Where these numbers come from
You do not need this part to follow the story. It is here so the working can be checked. Figures are for the Borough of Burnley (local authority E07000117) unless stated.
- Deprivation: English Indices of Deprivation 2025 (4th of 296, up from 11th in 2019). Children in low-income families 38.3% (DWP/OHID, 2022/23). ONS Health Index 2021 score 85.3.
- Life expectancy and premature mortality: OHID Public Health Outcomes Framework (Fingertips), latest published periods. Life expectancy 2023 to 2025 (male 76.5, female 80.4; England 79.7, 83.5). Under-75 mortality rates are age-standardised per 100,000 for the most recent published periods (preventable 2024; heart disease and cancer 2023 to 2025; respiratory 2022 to 2024; suicide from the OHID profile). Burnley is flagged significantly worse than England on every one.
- The 8.7-year internal gap is OHID’s Slope Index of Inequality in male life expectancy, 2022 to 2024. (A separate local-decile measure puts the male gap as high as 11.5 years.)
- Work and economic inactivity: ONS Annual Population Survey via NOMIS, January to December 2025: employment rate 71.5%, inactivity 27.0%, and 38.8% of the economically inactive (5,500 people) out of work due to long-term sickness, against a Great Britain average of 28.7%.

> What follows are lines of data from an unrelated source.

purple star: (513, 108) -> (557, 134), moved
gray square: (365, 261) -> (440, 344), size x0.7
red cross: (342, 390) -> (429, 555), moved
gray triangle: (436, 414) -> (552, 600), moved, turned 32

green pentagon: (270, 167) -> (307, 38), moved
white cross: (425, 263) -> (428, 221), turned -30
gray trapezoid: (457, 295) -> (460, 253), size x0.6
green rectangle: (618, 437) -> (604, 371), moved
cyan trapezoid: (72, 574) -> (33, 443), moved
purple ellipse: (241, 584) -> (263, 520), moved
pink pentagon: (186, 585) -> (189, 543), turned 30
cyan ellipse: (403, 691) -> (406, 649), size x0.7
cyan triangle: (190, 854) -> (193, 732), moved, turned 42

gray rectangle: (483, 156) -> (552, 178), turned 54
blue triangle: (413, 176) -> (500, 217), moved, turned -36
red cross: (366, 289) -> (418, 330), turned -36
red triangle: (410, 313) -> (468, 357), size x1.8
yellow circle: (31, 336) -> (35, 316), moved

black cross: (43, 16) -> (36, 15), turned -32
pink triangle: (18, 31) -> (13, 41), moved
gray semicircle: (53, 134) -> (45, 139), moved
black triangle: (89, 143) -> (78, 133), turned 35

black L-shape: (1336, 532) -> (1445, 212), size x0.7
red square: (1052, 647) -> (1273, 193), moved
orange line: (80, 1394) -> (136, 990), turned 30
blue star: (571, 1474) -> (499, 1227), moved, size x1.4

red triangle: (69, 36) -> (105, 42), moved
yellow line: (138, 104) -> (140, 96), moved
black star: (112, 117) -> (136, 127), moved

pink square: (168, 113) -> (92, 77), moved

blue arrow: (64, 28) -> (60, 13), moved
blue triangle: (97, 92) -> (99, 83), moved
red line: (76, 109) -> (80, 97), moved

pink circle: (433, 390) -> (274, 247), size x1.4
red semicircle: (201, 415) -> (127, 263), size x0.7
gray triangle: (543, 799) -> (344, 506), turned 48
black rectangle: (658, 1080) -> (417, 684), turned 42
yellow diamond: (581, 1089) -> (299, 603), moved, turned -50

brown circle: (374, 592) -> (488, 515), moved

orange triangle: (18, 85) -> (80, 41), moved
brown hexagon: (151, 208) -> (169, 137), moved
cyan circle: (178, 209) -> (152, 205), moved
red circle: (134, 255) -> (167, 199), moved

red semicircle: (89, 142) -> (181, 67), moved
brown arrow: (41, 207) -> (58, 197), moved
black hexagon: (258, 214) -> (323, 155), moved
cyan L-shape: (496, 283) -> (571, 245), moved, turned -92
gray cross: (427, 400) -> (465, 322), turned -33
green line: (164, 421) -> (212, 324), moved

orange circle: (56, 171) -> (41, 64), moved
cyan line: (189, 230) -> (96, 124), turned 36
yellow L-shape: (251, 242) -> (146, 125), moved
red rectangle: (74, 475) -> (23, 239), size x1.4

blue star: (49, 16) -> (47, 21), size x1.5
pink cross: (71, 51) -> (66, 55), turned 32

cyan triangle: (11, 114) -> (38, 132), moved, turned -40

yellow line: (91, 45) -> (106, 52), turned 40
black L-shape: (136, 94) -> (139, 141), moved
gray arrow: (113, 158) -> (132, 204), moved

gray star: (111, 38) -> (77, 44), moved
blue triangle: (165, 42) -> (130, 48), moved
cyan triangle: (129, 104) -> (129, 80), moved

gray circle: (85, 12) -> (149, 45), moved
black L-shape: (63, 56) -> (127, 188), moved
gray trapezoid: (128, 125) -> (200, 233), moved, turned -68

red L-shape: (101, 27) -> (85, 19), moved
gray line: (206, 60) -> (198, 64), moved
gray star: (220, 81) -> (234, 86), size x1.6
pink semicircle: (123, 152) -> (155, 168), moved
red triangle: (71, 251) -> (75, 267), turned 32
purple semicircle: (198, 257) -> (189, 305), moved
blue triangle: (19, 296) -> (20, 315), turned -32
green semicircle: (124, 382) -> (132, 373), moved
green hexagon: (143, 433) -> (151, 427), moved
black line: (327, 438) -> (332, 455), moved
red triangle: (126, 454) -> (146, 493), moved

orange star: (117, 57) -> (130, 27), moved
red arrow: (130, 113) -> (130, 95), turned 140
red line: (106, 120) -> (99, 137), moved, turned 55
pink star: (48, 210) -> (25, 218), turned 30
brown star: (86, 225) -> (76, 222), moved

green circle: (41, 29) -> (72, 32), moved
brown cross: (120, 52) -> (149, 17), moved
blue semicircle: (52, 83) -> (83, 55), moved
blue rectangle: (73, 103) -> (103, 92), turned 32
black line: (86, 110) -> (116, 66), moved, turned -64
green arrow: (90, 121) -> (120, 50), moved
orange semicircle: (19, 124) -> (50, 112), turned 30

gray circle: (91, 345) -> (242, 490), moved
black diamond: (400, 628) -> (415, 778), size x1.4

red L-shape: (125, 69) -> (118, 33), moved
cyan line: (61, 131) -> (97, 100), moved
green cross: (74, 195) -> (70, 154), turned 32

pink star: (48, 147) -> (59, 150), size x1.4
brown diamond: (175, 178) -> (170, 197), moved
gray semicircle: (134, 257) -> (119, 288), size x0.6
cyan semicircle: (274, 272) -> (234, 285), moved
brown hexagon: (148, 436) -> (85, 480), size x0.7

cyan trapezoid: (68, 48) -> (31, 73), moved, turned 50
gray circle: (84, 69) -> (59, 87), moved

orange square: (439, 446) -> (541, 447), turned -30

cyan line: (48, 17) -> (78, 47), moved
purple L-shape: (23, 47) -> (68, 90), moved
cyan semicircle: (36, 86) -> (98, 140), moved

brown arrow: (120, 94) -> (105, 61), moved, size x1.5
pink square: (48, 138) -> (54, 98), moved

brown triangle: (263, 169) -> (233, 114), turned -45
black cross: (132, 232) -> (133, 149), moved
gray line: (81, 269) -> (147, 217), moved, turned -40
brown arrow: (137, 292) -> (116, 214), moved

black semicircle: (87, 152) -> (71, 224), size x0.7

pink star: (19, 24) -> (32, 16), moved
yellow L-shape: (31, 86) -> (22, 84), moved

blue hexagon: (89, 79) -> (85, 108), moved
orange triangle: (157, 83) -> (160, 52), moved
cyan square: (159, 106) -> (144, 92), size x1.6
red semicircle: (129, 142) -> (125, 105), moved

- Disability (20.6%) is from ONS Census 2021. PIP and Motability figures are from DWP, as set out in my earlier articles.
One honest limit. Healthy life expectancy is not produced at district level, so there is no official Burnley figure and I have not invented one. The figures quoted are for Lancashire as a whole (ONS, 2022 to 2024), and Burnley, being more deprived than the county average, will be worse than that.